Even so, an optimistic Greenberg said he had “no hunch that baseball would be derailed.”
He was sent back to the minors and hopped from ball club to ball club — including the Los Angeles Dodgers and Los Angeles Angels of Anaheim — for the next six years. Instead of despairing that “all the batting cages, all the games, all the travel hours” only led to one painfully quick plate appearance in Florida, Greenberg said he maintained the attitude, “I’m still going to get back there.”
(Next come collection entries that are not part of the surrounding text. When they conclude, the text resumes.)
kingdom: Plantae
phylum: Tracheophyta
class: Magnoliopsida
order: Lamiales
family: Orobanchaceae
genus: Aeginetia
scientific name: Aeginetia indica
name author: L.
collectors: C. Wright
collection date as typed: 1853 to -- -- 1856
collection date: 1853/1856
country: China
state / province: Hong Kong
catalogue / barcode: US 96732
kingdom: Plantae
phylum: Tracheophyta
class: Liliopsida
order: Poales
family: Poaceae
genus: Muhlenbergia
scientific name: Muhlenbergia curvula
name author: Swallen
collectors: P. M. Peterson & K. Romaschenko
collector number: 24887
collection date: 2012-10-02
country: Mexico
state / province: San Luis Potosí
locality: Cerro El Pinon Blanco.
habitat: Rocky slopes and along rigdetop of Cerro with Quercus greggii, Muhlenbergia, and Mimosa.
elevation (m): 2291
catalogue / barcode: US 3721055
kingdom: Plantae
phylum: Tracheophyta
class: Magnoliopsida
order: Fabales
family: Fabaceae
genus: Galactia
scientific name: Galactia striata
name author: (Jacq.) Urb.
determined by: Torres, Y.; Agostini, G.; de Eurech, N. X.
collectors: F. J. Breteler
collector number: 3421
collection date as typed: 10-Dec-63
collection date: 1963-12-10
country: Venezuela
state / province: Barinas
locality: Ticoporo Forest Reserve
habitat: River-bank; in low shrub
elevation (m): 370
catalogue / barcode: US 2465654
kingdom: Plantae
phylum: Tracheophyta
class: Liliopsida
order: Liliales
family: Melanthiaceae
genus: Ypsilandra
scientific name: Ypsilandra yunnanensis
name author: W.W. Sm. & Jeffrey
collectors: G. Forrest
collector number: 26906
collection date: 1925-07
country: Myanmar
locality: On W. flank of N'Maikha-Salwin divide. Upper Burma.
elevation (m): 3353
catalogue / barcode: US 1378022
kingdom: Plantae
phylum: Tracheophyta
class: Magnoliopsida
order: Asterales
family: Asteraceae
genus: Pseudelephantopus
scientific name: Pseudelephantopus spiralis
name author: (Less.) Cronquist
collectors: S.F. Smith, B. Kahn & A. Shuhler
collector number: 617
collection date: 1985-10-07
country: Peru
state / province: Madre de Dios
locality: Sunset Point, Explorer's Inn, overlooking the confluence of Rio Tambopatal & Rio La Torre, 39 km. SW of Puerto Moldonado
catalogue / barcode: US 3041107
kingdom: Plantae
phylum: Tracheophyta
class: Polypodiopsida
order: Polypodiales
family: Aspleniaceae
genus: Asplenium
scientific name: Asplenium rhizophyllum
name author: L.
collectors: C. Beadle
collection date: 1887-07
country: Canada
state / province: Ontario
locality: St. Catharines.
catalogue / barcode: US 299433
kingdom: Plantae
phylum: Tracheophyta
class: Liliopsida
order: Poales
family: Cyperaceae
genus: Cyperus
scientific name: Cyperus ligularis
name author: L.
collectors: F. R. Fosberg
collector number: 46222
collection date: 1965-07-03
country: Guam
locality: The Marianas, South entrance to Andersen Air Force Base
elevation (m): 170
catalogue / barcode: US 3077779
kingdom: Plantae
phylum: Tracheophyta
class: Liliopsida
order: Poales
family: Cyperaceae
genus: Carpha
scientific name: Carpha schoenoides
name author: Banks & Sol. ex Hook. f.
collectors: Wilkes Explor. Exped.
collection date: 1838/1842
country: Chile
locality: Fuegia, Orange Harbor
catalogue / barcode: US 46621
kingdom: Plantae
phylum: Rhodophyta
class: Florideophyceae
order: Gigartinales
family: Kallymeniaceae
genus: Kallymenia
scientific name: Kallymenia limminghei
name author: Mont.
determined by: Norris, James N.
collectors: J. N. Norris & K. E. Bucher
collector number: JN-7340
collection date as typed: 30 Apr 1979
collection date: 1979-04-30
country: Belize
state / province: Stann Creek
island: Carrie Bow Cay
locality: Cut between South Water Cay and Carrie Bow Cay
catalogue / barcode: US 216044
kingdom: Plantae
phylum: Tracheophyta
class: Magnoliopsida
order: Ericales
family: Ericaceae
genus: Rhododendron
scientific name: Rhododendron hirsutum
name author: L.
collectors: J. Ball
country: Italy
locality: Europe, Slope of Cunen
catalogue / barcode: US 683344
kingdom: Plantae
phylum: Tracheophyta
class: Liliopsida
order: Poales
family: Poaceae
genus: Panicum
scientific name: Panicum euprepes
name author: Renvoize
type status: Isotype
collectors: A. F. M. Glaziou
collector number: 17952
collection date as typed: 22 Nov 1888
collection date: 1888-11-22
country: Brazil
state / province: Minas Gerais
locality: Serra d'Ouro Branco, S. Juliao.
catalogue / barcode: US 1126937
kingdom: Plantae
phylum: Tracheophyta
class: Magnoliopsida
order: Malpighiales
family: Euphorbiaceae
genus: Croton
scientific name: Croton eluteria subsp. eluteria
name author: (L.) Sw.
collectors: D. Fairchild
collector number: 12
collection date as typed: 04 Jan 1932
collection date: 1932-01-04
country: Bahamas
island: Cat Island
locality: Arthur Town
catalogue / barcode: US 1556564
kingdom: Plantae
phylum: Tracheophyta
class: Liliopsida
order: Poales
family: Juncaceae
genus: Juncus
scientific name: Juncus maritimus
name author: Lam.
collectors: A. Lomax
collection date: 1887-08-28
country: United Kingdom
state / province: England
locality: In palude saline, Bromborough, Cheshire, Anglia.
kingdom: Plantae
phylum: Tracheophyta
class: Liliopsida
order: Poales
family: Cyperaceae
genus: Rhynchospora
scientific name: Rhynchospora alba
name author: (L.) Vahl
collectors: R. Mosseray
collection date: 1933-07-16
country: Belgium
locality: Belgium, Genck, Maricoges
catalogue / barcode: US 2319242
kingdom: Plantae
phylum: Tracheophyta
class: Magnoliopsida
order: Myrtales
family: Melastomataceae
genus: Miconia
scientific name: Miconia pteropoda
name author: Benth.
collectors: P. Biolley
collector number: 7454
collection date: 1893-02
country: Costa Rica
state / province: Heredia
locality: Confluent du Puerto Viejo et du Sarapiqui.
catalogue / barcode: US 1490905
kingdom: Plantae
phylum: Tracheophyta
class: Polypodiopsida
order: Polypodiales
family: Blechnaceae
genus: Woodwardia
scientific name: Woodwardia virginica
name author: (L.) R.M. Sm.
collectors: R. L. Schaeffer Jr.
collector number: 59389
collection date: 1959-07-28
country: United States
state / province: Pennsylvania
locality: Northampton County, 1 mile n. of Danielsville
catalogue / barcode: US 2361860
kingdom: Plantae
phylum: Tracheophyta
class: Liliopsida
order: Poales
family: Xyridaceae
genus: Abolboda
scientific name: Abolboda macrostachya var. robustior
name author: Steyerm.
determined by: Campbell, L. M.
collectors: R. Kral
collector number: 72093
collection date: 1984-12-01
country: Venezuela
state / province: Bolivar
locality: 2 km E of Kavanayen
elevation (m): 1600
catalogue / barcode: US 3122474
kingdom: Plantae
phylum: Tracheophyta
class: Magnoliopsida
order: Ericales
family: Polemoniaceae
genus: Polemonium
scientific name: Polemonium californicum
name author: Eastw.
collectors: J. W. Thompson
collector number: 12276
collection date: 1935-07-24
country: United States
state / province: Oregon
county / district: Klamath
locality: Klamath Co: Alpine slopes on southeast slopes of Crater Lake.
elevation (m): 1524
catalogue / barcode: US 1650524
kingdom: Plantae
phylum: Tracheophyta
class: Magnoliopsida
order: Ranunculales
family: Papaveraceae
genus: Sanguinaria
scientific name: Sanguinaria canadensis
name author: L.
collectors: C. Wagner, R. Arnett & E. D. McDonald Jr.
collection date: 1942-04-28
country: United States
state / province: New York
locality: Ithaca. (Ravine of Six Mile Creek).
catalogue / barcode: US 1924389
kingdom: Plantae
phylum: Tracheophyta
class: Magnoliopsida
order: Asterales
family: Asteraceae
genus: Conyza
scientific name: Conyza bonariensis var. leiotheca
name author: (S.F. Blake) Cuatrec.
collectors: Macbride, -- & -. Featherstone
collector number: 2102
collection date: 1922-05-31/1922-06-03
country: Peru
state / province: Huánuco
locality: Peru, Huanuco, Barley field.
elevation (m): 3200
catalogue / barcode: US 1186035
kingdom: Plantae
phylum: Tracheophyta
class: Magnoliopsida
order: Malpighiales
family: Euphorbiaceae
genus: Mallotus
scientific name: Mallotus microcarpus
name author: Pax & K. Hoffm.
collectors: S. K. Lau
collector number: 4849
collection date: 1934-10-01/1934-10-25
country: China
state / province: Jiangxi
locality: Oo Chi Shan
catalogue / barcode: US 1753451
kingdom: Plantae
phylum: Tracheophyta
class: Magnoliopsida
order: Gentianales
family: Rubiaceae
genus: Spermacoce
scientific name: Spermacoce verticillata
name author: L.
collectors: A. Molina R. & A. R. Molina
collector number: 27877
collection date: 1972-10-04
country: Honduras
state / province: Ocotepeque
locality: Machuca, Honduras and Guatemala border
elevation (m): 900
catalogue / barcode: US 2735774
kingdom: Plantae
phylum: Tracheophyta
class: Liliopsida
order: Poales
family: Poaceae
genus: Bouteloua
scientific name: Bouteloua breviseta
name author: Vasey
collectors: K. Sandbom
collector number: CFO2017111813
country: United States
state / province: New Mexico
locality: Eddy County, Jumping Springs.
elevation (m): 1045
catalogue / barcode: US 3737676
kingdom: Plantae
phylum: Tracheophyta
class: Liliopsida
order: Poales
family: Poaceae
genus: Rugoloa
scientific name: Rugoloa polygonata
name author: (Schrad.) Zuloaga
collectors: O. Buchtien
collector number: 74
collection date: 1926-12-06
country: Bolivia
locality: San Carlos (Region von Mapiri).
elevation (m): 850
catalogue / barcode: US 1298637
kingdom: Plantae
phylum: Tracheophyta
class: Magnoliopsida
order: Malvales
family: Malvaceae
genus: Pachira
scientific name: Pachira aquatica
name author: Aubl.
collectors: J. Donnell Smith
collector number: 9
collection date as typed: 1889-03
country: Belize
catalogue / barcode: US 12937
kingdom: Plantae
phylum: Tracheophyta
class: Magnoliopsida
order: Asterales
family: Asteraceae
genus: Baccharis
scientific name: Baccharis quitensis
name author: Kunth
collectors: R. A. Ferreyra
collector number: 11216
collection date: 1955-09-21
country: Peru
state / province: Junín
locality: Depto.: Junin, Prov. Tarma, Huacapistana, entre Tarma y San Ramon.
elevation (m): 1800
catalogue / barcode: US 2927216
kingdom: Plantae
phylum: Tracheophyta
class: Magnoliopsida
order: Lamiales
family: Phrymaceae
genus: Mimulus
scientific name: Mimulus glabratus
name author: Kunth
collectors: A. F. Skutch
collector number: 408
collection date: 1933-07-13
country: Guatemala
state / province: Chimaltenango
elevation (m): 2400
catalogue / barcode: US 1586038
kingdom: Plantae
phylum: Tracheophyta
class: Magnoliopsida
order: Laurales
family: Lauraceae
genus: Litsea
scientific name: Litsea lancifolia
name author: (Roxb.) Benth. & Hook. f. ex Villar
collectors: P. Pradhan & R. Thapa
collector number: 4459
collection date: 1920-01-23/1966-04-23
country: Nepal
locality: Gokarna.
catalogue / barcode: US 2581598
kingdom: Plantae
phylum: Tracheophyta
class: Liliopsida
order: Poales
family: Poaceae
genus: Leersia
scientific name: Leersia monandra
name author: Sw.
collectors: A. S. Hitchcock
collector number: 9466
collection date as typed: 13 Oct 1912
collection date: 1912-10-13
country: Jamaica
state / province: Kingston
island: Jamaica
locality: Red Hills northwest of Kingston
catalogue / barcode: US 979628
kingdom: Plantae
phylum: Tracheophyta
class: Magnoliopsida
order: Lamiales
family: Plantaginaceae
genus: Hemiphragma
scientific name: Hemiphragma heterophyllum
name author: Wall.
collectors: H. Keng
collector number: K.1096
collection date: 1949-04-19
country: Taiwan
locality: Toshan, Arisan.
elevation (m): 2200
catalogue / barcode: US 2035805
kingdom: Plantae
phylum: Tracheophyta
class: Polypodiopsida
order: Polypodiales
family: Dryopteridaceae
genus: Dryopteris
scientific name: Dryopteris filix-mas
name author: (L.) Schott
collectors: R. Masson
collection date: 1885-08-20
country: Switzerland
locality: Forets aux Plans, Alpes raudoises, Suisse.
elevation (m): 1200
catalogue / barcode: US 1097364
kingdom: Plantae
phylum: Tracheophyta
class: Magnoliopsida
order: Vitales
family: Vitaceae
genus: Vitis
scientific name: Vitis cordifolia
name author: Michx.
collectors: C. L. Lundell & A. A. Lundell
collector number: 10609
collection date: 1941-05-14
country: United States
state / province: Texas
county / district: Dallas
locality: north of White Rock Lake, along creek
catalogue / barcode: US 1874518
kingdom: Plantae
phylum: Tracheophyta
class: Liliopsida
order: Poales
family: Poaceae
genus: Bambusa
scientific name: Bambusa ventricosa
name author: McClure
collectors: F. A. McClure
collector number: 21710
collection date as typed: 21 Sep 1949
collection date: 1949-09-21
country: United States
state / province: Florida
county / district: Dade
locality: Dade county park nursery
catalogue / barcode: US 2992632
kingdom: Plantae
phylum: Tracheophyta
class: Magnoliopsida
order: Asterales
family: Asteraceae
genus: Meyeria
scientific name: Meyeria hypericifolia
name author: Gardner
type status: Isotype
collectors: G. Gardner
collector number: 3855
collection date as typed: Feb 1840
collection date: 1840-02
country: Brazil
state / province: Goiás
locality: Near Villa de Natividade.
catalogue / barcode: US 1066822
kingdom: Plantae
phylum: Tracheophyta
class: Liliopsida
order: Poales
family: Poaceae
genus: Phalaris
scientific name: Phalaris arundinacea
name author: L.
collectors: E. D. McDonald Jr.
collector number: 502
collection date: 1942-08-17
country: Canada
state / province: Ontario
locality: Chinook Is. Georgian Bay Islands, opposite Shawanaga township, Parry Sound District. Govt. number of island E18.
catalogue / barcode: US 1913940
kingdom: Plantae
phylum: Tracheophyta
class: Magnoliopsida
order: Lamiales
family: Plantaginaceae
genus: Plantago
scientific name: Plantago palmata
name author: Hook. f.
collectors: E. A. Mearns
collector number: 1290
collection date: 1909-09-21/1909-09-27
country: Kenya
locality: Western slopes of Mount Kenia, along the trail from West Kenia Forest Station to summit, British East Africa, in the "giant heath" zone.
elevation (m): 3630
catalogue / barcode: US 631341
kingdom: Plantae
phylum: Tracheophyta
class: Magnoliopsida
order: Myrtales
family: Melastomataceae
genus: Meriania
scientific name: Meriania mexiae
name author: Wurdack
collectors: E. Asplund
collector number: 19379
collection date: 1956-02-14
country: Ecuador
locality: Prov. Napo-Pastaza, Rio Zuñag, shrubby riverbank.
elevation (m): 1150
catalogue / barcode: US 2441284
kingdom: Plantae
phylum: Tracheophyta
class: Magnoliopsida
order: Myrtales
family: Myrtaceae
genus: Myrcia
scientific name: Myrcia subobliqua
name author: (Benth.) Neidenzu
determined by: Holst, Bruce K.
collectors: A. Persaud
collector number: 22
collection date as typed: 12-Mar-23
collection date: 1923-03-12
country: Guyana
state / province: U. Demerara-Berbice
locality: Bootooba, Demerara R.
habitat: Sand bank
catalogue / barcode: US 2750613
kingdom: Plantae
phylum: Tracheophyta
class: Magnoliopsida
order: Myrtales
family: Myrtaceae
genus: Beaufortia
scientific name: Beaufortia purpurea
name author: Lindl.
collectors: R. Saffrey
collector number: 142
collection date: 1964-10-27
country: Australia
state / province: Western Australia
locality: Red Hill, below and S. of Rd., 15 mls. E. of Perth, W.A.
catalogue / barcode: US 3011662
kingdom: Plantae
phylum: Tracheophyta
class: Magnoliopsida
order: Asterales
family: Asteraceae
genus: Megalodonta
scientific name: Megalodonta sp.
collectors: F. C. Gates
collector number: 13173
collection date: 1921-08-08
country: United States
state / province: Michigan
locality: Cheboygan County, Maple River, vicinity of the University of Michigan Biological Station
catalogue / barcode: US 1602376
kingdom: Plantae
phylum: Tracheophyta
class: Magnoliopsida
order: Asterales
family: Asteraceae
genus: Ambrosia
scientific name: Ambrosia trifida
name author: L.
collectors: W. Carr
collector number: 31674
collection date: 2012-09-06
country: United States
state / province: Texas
And he did get back — seven years after his first at bat, thanks to filmmaker Matt Liston, a diehard Cubs fan and Los Angeles resident who followed Greenberg’s career from the time he was a Minor Leaguer. In a telephone interview with the Journal, Liston described how he helped Greenberg get that second chance.
“What if he doesn’t get back up?” he remembered thinking when the Cubs, in September 2005, didn’t recall Greenberg after they were eliminated from play-off contention. “He was always in the back of my head.”
In 2012, Liston lobbied Major League teams to give Greenberg one more shot. And in September of that year, he created a petition on Change.org for a team to sign him for one at bat. Approximately 27,000 people signed the petition.
Eventually, Liston set his sights on the Marlins, the same team that put de los Santos on the mound in 2005. And, in a script that Hollywood couldn’t have written much better, Greenberg’s second ever Major League at bat came in a Marlins uniform on Oct. 2, 2012.
With fans cheering and Greenberg no longer looking like a 24-year-old boy, he faced R.A. Dickey of the New York Mets — the National League’s Cy Young Award winner that year — and struck out on three pitches. He was released the next day.
Without any regrets or bitterness, Greenberg said he has more or less moved on — although he won’t rule out another run at a comeback. Instead, he’s channeled his passion for health and fitness toward helping others. He’s now the CEO and founder of LuRong Living, a nutritional company that aims to improve stamina and shorten recovery time from injuries.
For fans of the baseball classic movie, “Field of Dreams,” Greenberg’s story ought to sound eerily familiar to that of Archibald “Moonlight” Graham. Playing for the New York Giants in summer 1905, the 25-year-old Graham was substituted as the right fielder in the eighth inning. In the top of the ninth, waiting on deck with two outs for what would have been his first Major League at bat, the hitter ahead of him flew out, ending the inning.
After the game, Graham was sent down to the Minor Leagues, never again to play at the Major League level. A few years later, he dedicated himself to healing others, serving as a physician in Chisholm, Minn., for 50 years.
Reflecting on his own life since that auspicious summer evening in Florida, Greenberg sees God’s hand in coming full circle from his first at bat against the Marlins to his second at bat, this time with the Marlins.
And his message for others that he gleaned from the time in between, he told the Journal, is simple: “If you have passion and you believe in what you are doing you can make it reality.”
Later, he told the starry-eyed, young baseball fans in the room that he accepted his path in life: “What did happen, happened. I’d never be in front of you, I’d never have the opportunity to hopefully impact even one of your lives.”
In “Field of Dreams,” when Graham is told that the tragedy of coming “this close” to a dream and not touching it would kill some men, he responds, “Son, if I’d only gotten to be a doctor for five minutes … now that would have been a tragedy.”
“Moonlight” Graham — meet Adam Greenberg.